THE TASK: Could you extend the article below about big breweries selling out and what that means for small breweries, picking up right after its last sentence?
━━━━━ READING TEXT ━━━━━
When Big Breweries Sell Out, It’s Bad For Little Breweries
We’ve been having an interesting conversation since the sports drink conglomerate Monster purchased Canarchy last week. On Tuesday I discussed how rare it is for independent breweries to remain independent once they reached a certain size. I was surprised to hear many drinkers respond with a bitter shrug: who cares what happens to bigger breweries anyway?—they’ve already sold their soul for growth.
That wasn’t the response of brewers themselves, though. In an immediate reaction, Barley Brown owner Tyler Brown fired off this comment, which captures a lot of their anxiety: “‘Independent.’ 🙄Coca-Cola owns Topo-Chico Hard Seltzer. Coca-Cola owns 19.3% of Monster, and is the preferred global distributor of Monster. Now Monster and partner Coca-Cola own Canarchy. I wonder, will Canarchy struggle with aluminum can supply the same way as their fellow small independent craft brewers do?”
With 9,000 breweries in the US all buying from the same ingredients and equipment brokers and all trying to use the same, few (and quickly consolidating) wholesalers to get to the finite number of retail sales points, the industry is tightly interconnected. Canarchy isn’t a butterfly flapping its wings in Japan: it’s another front of storm clouds gathering overhead. Canarchy does not exist in a vacuum.
━━━━━ RECORDED DATA ━━━━━
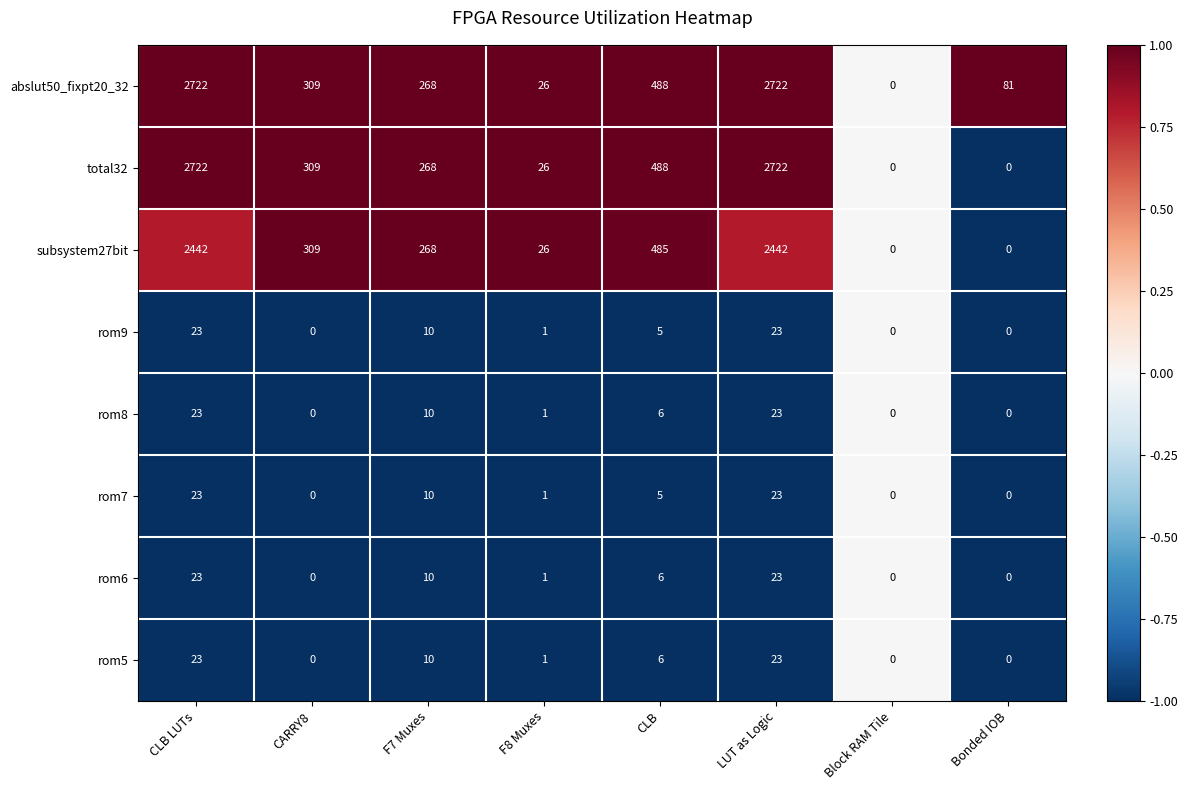

Is it true that abslut50_fixpt20_32 equals 1754 at LUT as Logic?

False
━━━━━
YOUR RESPONSE:
I have been exchanging texts and emails with brewers about this, and I’d like to post an especially lucid comment I received from one of them. It ably describes the crunch of all this consolidating. The writer wouldn’t mind me using their name, but I think it might be better to leave it unsigned. It’s really good, and the words don’t depend on knowing who wrote them. I will say it’s a small and independent Oregon brewery.
“I’m sure you remember when small brewers would say to each other, ‘it’s only a matter of time before AB decides to crush us all.’ Well that didn’t come true, obviously. But with more and more of the old stalwarts selling to corporate America (or Japan or Brazil) it’s starting to feel like we’re a bit of an embattled industry. The Canarchy thing feels different because it’s coming from out of the alcohol space. But then again, I guess the Southern Tier/Victory thing [Artisanal Brewing Ventures] is a bit like that with outside money. And I guess Canarchy was always Fireman Capital or whatever. Either way, I think the revolution is ending. There will remain small breweries, but [the Brewers Association’s] dream of 20% independent is completely out of reach now. I could see in 5 or 10 years the share of independent, non-corporate or non-conglomerate (Sam Adams/Dogfish, etc) breweries dropping down to the 5% level in terms of total barrelage. It would be like the ‘90s and early 2000s again.
“I don’t feel like Chicken Little. There will still be LOTS of ‘better beer’ out there. Just that the idealized, independent brewery is falling away.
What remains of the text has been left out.